§ **Source passage**:
-- Begin --

After the two women’s allegations surfaced in early February, a number of prominent Democrats called on Fairfax to resign. He refused, denying both women’s accusations and decrying “political lynchings without any due process.” Republicans have said they will hold public hearings on the allegations this year, but have not yet chosen a date.
According to the statement released by the lieutenant governor’s office Sunday, Fairfax agreed to take two polygraph tests conducted by Jeremiah Hanafin—the retired FBI expert who performed a polygraph test on Brett Kavanaugh accuser Christine Blasey Ford this summer. One test concerned Tyson’s allegation that Fairfax forced her to perform oral sex on him in 2004 at the Democratic National Convention. The other concerned Watson’s allegation that he raped her in a “premeditated and aggressive” attack while she was a student at Duke.
The statement says that after Fairfax denied engaging in non-consensual sexual activity with both women, “the polygraph examination showed that this was a truthful answer.” The same was said regarding Fairfax’s denials of more specific parts of each woman’s allegations.

-- End --

§ **Exercise requirements**: Write the next few sentences of the news passage about Fairfax's polygraph tests, picking up right after its final sentence.

§ **Given data**:
-- Begin --

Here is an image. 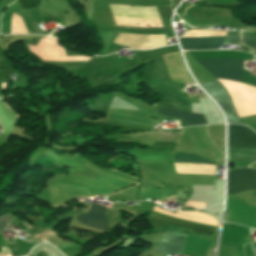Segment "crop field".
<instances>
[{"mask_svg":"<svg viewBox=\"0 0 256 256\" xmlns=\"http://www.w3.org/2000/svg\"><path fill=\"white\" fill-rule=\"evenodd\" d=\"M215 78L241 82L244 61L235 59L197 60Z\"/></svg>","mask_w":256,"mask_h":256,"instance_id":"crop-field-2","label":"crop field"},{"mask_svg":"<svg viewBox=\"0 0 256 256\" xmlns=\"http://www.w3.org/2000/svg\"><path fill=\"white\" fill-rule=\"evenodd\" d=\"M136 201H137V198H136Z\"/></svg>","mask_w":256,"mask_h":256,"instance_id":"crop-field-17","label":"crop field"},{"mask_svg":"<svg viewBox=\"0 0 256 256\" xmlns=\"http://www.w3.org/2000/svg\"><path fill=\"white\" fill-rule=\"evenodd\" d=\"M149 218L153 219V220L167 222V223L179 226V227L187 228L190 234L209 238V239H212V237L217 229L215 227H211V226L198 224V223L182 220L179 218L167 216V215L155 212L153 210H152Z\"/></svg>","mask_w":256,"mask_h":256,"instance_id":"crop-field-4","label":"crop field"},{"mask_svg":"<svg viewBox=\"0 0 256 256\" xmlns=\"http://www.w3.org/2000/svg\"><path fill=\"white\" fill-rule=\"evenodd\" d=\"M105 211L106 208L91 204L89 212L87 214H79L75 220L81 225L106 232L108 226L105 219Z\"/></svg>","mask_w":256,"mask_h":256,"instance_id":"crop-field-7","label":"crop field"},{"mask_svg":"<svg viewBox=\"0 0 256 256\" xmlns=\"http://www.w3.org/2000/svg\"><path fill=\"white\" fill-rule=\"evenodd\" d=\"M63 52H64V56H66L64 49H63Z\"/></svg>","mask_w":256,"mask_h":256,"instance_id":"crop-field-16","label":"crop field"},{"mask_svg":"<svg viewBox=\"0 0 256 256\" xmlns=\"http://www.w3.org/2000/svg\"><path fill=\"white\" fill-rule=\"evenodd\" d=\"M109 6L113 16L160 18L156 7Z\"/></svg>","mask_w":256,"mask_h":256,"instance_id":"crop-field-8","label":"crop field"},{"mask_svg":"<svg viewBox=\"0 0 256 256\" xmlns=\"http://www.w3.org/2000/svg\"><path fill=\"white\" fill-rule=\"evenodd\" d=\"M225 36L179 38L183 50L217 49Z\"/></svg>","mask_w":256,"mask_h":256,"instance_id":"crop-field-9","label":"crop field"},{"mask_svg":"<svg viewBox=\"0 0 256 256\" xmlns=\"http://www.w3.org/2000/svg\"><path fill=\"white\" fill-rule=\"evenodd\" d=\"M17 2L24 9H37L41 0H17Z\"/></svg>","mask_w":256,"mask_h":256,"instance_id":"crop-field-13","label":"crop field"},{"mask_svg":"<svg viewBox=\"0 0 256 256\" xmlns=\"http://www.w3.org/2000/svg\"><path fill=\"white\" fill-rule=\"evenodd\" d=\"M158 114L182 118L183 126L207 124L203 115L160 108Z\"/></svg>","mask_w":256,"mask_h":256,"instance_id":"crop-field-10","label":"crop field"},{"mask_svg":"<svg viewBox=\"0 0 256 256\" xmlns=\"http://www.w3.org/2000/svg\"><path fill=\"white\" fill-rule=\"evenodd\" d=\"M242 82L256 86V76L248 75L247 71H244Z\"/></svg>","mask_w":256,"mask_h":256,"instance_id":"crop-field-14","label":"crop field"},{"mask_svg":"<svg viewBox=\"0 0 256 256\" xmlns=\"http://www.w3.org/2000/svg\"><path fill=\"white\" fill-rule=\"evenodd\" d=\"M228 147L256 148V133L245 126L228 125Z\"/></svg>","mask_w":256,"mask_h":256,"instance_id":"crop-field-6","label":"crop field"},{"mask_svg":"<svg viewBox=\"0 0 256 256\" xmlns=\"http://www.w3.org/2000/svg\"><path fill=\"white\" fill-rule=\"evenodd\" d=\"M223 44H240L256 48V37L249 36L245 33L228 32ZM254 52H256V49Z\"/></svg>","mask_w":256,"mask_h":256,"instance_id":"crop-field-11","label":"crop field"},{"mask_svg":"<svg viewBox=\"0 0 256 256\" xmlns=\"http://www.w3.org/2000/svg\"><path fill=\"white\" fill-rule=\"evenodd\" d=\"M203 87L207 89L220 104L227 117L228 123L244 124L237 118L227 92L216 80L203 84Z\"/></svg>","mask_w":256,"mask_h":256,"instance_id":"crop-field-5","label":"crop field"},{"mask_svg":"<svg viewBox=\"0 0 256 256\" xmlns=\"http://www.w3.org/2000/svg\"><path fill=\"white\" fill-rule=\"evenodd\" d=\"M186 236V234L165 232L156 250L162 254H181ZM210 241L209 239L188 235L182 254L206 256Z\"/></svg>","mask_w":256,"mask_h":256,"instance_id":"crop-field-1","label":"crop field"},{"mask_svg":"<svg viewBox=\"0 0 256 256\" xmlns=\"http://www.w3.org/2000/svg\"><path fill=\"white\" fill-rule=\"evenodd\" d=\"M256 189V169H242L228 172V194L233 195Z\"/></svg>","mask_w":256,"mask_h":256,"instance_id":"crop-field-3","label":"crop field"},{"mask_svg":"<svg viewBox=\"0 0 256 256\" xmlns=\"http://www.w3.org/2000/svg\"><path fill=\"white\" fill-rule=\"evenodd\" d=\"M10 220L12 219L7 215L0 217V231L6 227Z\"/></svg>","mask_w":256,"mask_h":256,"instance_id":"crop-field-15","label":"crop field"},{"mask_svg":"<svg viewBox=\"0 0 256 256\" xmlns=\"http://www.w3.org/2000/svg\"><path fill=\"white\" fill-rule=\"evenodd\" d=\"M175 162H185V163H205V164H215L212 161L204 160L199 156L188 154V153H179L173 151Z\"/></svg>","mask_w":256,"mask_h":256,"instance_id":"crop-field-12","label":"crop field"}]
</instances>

-- End --
-- Begin --

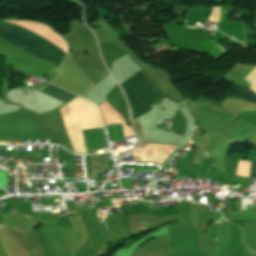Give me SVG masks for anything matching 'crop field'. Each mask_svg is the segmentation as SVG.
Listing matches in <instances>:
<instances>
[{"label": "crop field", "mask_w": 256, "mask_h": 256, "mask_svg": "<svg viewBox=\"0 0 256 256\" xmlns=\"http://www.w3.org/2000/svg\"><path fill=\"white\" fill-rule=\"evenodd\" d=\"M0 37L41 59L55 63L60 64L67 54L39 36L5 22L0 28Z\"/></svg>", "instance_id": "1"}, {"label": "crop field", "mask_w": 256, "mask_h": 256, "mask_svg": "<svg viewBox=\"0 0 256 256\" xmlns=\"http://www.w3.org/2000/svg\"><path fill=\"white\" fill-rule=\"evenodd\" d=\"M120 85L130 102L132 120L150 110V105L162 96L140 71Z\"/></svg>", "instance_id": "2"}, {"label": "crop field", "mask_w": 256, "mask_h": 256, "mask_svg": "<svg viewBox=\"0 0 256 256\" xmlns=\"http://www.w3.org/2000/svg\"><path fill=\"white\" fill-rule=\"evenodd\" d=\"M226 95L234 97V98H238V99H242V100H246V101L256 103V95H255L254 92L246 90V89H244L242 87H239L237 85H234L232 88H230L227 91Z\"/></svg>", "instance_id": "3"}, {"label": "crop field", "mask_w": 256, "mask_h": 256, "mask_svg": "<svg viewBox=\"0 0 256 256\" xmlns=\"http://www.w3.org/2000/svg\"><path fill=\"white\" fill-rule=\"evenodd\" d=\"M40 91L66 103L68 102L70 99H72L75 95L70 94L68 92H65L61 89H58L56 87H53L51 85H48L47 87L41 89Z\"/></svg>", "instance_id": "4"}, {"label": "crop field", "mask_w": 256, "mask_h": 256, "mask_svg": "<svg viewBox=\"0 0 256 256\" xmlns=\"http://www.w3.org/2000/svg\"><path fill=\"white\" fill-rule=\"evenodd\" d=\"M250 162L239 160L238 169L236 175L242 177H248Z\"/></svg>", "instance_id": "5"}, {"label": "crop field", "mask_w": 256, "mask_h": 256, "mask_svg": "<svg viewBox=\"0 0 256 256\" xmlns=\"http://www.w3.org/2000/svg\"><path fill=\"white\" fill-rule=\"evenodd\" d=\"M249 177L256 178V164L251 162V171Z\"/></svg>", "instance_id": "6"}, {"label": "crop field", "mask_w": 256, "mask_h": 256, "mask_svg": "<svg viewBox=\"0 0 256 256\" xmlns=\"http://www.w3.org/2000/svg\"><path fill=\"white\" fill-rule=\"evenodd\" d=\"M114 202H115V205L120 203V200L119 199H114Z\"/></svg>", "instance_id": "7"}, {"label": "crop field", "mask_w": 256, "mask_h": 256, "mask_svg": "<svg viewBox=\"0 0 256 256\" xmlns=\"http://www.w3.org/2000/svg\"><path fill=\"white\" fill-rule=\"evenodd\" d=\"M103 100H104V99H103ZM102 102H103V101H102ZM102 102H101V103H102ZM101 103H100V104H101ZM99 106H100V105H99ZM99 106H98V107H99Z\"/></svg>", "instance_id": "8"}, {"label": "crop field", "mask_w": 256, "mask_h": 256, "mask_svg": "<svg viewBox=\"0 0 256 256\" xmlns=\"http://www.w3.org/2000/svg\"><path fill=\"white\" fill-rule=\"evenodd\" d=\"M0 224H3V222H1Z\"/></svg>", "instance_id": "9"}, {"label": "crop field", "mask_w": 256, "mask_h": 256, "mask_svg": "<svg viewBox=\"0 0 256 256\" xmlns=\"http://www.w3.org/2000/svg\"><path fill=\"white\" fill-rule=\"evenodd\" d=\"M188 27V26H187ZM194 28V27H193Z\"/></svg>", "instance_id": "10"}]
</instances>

-- End --
-- Begin --

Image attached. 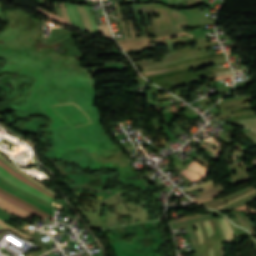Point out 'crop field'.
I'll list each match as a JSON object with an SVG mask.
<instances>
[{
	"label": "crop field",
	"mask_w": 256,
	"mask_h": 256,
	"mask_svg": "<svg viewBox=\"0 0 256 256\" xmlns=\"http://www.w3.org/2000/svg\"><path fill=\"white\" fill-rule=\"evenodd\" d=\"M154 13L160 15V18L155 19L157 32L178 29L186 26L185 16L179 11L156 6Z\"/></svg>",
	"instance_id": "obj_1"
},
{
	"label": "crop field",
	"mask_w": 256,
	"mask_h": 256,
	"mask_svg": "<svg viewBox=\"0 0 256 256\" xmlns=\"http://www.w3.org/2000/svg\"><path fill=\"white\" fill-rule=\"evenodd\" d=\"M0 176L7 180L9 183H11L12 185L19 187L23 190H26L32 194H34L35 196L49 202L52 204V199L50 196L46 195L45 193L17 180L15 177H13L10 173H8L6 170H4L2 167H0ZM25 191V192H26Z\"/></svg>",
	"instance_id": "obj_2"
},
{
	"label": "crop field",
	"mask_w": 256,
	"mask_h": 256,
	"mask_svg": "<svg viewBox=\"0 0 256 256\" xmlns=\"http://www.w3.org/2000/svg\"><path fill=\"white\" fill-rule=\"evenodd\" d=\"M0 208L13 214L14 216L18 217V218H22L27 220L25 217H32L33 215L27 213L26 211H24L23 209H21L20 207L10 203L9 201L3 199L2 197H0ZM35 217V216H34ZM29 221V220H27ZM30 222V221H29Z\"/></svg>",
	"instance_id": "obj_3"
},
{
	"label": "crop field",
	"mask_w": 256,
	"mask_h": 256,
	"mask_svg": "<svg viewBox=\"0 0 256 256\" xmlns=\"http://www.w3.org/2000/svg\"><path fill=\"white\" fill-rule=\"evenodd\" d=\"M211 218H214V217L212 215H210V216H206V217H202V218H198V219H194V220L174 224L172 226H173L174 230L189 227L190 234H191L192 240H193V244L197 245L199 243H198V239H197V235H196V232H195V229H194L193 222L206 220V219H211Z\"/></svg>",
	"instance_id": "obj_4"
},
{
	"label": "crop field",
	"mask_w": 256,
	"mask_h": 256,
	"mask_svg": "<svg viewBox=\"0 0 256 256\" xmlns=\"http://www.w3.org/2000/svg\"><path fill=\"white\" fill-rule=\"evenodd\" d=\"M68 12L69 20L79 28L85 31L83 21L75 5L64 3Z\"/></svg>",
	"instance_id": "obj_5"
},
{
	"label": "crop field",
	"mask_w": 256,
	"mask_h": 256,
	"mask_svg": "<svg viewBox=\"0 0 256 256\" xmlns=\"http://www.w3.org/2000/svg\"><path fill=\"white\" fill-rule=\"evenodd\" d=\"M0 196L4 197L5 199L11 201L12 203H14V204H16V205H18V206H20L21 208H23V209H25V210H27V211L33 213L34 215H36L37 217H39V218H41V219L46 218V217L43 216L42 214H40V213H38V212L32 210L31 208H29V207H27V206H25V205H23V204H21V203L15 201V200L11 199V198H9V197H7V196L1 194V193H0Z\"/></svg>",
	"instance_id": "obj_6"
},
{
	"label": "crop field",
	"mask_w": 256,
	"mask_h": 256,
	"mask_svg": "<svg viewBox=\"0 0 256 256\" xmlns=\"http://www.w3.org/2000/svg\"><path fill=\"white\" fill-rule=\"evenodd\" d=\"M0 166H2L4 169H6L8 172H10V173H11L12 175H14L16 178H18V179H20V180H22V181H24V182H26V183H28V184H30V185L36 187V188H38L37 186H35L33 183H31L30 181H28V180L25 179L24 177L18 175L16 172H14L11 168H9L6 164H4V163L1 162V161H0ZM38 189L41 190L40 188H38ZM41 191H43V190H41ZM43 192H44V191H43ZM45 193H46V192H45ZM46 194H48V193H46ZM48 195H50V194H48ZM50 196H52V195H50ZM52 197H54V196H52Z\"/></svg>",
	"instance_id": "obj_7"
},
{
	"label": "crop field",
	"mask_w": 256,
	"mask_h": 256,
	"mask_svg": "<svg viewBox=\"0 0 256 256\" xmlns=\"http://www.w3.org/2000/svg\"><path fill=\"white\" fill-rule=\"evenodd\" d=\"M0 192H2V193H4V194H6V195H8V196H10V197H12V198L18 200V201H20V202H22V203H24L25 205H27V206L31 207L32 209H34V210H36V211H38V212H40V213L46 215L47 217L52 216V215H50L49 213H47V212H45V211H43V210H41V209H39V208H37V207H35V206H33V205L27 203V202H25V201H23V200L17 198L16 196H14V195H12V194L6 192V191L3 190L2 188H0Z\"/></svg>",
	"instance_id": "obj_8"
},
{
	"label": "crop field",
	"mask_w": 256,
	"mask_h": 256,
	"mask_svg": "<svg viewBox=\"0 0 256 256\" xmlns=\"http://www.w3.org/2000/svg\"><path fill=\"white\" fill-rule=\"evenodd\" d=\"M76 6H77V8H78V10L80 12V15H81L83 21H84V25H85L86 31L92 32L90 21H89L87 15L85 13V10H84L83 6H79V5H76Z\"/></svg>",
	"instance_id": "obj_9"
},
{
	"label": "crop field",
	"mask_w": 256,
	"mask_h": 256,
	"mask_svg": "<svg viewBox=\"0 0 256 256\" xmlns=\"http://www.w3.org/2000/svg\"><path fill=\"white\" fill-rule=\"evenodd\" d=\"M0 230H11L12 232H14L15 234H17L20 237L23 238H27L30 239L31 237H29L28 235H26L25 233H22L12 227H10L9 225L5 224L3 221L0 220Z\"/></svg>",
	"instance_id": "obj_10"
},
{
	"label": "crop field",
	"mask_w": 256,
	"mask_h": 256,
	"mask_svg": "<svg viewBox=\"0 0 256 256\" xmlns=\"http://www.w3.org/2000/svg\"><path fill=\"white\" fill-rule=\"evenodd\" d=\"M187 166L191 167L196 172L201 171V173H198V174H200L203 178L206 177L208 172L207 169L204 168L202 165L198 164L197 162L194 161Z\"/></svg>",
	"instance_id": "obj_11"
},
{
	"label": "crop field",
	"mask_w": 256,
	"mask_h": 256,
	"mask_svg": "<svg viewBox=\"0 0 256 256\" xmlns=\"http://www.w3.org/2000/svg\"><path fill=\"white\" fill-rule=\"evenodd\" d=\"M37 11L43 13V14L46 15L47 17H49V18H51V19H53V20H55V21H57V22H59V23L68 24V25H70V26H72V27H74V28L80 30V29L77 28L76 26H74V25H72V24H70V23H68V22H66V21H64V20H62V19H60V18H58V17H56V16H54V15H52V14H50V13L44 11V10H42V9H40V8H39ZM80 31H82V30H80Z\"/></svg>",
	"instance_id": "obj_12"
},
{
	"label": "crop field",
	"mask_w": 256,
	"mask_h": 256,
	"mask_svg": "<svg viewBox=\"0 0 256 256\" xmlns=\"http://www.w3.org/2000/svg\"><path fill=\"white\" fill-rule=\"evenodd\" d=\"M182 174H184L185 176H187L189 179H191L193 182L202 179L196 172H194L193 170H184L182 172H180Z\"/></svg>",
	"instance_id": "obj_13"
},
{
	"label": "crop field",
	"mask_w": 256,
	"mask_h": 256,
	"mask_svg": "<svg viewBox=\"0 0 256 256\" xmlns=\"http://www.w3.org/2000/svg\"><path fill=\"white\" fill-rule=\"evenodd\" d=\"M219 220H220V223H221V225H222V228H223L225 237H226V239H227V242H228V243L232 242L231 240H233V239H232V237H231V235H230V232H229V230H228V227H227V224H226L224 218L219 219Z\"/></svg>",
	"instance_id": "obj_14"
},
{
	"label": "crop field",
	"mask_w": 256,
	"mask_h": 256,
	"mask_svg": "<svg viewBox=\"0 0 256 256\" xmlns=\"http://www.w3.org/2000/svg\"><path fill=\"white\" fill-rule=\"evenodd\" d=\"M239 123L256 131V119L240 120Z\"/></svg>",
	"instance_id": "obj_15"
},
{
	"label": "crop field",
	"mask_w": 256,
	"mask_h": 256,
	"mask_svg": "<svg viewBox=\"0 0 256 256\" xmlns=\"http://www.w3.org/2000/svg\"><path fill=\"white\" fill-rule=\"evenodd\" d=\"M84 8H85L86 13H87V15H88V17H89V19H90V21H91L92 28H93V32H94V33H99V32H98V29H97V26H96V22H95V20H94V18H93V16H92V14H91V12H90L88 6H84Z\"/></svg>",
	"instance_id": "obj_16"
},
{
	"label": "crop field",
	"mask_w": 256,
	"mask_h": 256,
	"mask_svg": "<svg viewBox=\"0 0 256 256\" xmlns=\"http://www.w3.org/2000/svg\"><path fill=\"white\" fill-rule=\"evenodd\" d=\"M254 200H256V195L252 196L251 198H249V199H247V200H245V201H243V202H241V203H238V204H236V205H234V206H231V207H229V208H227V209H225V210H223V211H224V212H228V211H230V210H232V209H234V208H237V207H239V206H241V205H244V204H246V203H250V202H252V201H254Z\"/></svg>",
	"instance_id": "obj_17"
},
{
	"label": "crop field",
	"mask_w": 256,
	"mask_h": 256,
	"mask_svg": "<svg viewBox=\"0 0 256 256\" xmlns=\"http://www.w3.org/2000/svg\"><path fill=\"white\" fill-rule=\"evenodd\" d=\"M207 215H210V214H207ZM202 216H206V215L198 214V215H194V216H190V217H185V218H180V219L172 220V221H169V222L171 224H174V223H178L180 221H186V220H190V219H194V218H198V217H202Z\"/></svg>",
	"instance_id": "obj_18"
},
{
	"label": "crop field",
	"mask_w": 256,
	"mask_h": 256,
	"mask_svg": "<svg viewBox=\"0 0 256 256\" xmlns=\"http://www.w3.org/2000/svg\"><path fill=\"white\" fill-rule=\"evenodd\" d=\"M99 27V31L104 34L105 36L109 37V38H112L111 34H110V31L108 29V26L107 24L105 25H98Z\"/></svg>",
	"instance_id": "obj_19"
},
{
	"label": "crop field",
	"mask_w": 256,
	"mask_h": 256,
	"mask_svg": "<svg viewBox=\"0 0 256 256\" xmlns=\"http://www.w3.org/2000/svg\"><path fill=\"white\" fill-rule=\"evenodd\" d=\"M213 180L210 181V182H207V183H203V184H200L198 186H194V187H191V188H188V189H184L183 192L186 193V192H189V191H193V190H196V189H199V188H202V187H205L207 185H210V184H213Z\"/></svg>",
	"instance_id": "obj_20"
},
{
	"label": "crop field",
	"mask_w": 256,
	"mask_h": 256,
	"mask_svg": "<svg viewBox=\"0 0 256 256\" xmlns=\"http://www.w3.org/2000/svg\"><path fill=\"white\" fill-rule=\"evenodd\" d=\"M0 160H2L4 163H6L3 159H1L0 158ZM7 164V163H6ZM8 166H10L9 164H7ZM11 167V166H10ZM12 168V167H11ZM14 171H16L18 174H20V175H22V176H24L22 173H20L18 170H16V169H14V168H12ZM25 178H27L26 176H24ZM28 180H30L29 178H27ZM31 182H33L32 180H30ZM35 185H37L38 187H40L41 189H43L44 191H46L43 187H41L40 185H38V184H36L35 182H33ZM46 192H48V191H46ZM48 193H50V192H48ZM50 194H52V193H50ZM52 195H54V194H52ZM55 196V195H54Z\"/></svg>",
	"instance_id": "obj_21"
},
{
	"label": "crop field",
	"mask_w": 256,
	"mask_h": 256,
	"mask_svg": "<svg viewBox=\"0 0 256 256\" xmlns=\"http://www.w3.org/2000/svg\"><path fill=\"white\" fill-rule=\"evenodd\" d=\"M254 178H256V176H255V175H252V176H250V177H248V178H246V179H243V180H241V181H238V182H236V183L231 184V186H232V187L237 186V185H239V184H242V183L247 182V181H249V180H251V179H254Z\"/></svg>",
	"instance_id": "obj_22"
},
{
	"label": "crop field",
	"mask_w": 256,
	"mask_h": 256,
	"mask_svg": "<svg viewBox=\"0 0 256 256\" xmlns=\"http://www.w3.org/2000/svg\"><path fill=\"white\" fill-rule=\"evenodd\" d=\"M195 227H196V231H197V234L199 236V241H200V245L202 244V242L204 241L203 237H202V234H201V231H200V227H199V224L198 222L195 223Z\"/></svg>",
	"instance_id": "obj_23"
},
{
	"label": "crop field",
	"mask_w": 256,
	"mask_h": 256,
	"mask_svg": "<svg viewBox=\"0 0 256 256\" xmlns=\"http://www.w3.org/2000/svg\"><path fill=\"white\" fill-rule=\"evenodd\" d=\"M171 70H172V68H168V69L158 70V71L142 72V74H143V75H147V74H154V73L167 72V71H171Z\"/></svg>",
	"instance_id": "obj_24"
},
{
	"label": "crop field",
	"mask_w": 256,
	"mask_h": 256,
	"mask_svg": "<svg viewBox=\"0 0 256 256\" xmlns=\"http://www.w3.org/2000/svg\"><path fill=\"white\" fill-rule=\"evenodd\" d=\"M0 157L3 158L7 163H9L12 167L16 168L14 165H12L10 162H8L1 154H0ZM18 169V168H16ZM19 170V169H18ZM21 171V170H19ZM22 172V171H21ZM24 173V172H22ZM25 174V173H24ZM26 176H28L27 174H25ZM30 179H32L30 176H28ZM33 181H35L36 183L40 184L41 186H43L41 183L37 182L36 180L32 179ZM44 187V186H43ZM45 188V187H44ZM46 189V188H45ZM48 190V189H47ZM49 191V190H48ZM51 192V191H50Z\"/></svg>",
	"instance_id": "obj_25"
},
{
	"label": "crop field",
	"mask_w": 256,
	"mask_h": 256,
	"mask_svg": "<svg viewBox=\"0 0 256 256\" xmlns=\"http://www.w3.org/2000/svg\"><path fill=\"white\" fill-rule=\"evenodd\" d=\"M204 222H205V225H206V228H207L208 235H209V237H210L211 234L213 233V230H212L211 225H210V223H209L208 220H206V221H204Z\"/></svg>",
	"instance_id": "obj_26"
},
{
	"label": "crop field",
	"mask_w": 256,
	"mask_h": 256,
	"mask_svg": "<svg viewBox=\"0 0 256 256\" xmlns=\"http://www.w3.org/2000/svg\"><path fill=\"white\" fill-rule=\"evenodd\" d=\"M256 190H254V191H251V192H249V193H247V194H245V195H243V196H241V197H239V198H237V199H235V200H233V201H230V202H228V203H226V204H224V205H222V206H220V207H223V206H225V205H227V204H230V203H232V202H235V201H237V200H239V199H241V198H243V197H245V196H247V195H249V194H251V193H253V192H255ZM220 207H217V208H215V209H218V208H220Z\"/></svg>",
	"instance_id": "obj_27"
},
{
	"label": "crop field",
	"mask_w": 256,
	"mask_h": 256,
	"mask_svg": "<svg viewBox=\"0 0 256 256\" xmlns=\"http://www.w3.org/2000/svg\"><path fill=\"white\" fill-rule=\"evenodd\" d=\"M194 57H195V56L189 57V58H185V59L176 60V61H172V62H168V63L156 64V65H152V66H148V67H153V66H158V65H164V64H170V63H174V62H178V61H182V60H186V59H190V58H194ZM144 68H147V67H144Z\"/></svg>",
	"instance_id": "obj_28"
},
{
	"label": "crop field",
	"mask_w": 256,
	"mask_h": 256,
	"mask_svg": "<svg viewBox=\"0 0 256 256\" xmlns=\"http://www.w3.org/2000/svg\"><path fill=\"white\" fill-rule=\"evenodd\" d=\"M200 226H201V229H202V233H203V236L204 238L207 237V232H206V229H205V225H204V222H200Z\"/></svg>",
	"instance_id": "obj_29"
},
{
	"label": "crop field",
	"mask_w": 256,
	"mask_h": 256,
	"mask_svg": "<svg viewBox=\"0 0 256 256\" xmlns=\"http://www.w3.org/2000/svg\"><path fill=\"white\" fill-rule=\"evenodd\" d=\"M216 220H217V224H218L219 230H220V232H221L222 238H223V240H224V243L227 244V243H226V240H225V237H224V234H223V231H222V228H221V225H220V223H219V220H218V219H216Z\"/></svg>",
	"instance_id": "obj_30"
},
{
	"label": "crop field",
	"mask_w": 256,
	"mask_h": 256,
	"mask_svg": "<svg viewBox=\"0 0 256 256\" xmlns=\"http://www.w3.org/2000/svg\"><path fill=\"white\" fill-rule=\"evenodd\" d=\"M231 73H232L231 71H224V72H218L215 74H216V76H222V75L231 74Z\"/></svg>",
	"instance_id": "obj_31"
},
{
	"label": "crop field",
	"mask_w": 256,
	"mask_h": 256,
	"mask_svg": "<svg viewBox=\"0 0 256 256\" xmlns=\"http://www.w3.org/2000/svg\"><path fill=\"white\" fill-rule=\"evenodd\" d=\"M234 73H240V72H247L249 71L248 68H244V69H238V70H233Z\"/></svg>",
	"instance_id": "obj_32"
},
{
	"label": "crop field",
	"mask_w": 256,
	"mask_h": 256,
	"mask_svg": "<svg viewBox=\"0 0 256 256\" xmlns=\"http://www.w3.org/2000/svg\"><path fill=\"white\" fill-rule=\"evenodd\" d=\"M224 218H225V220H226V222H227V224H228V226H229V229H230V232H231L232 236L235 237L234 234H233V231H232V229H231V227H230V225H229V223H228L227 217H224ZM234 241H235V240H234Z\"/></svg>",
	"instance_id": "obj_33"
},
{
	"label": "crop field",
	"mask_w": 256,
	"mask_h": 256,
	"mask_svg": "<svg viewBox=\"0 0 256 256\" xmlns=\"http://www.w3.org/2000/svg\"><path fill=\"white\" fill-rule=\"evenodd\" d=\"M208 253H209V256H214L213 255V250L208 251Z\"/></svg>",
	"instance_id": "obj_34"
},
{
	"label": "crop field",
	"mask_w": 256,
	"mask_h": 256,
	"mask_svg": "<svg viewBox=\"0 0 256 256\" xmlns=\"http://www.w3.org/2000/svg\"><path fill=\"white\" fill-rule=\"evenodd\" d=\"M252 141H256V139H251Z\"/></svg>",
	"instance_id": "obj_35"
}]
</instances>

-- End --

§ **Output of the exercise**:
“All serious allegations deserve to be taken seriously, but not all allegations are true. The public has a right to know if serious allegations made against the Lt. Governor are true, but the public also has a right to know if they are false,” Barry Pollack, Fairfax’s attorney, was quoted as saying in the statement.
“A meaningful, professional factual investigation,” Pollack added, “would exonerate the Lt. Governor and clear his well-earned good name and reputation.”
Polygraph tests are seldom used in criminal cases, and they have been criticized by some experts—in an earlier report, one expert told The Daily Beast that false positives and negatives occur about 10 percent to 15 percent of the time.
Pollack defended the use of polygraphs in an emailed statement to The Daily Beast. “Polygraphs are not admissible in court, but are routinely used by law enforcement, the military, and other professionals in assessing whether someone is telling the truth,” he wrote. “The fact that Lt. Governor Fairfax passed polygraphs related to the allegations against him should be considered by anyone trying to assess whether he has been telling the truth when he has consistently denied these allegations.”